Instruction — Print each item below verbatim, line for line, with nothing added, dropped, or reformatted.

Data extract —

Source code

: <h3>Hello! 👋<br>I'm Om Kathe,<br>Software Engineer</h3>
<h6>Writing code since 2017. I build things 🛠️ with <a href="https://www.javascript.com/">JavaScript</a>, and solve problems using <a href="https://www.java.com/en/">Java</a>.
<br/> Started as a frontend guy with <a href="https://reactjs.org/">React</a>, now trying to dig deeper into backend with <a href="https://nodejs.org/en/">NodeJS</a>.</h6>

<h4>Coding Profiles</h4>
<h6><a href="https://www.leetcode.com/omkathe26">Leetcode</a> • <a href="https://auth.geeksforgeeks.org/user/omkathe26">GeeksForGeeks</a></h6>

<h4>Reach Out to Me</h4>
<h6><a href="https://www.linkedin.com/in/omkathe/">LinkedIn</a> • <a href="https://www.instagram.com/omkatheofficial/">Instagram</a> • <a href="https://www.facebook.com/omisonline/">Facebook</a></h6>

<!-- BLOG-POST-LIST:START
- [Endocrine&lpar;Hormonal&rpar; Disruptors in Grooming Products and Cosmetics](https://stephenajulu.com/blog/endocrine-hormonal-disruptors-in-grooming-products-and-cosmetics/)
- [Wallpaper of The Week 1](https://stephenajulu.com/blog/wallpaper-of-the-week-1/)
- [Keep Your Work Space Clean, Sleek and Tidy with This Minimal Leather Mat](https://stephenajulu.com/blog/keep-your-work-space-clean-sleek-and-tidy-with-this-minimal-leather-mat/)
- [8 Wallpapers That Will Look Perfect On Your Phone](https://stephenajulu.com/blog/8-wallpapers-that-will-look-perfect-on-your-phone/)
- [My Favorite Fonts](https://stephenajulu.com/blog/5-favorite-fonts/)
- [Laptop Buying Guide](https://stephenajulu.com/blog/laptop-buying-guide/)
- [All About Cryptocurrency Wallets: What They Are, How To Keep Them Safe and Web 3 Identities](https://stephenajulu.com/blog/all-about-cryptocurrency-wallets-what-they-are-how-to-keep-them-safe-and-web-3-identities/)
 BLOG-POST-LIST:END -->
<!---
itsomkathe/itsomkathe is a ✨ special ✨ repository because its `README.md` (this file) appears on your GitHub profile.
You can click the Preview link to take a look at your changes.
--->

Task answer —
Source code

: <h3>Hello! 👋<br>I'm Om Kathe,<br>Software Engineer</h3>
<h6>Writing code since 2017. I build things 🛠️ with <a href="https://www.javascript.com/">JavaScript</a>, and solve problems using <a href="https://www.java.com/en/">Java</a>.
<br/> Started as a frontend guy with <a href="https://reactjs.org/">React</a>, now trying to dig deeper into backend with <a href="https://nodejs.org/en/">NodeJS</a>.</h6>

<h4>Coding Profiles</h4>
<h6><a href="https://www.leetcode.com/omkathe26">Leetcode</a> • <a href="https://auth.geeksforgeeks.org/user/omkathe26">GeeksForGeeks</a></h6>

<h4>Reach Out to Me</h4>
<h6><a href="https://www.linkedin.com/in/omkathe/">LinkedIn</a> • <a href="https://www.instagram.com/omkatheofficial/">Instagram</a> • <a href="https://www.facebook.com/omisonline/">Facebook</a></h6>

<!-- BLOG-POST-LIST:START
- [Endocrine&lpar;Hormonal&rpar; Disruptors in Grooming Products and Cosmetics](https://stephenajulu.com/blog/endocrine-hormonal-disruptors-in-grooming-products-and-cosmetics/)
- [Wallpaper of The Week 1](https://stephenajulu.com/blog/wallpaper-of-the-week-1/)
- [Keep Your Work Space Clean, Sleek and Tidy with This Minimal Leather Mat](https://stephenajulu.com/blog/keep-your-work-space-clean-sleek-and-tidy-with-this-minimal-leather-mat/)
- [8 Wallpapers That Will Look Perfect On Your Phone](https://stephenajulu.com/blog/8-wallpapers-that-will-look-perfect-on-your-phone/)
- [My Favorite Fonts](https://stephenajulu.com/blog/5-favorite-fonts/)
- [Laptop Buying Guide](https://stephenajulu.com/blog/laptop-buying-guide/)
- [All About Cryptocurrency Wallets: What They Are, How To Keep Them Safe and Web 3 Identities](https://stephenajulu.com/blog/all-about-cryptocurrency-wallets-what-they-are-how-to-keep-them-safe-and-web-3-identities/)
 BLOG-POST-LIST:END -->
<!---
itsomkathe/itsomkathe is a ✨ special ✨ repository because its `README.md` (this file) appears on your GitHub profile.
You can click the Preview link to take a look at your changes.
--->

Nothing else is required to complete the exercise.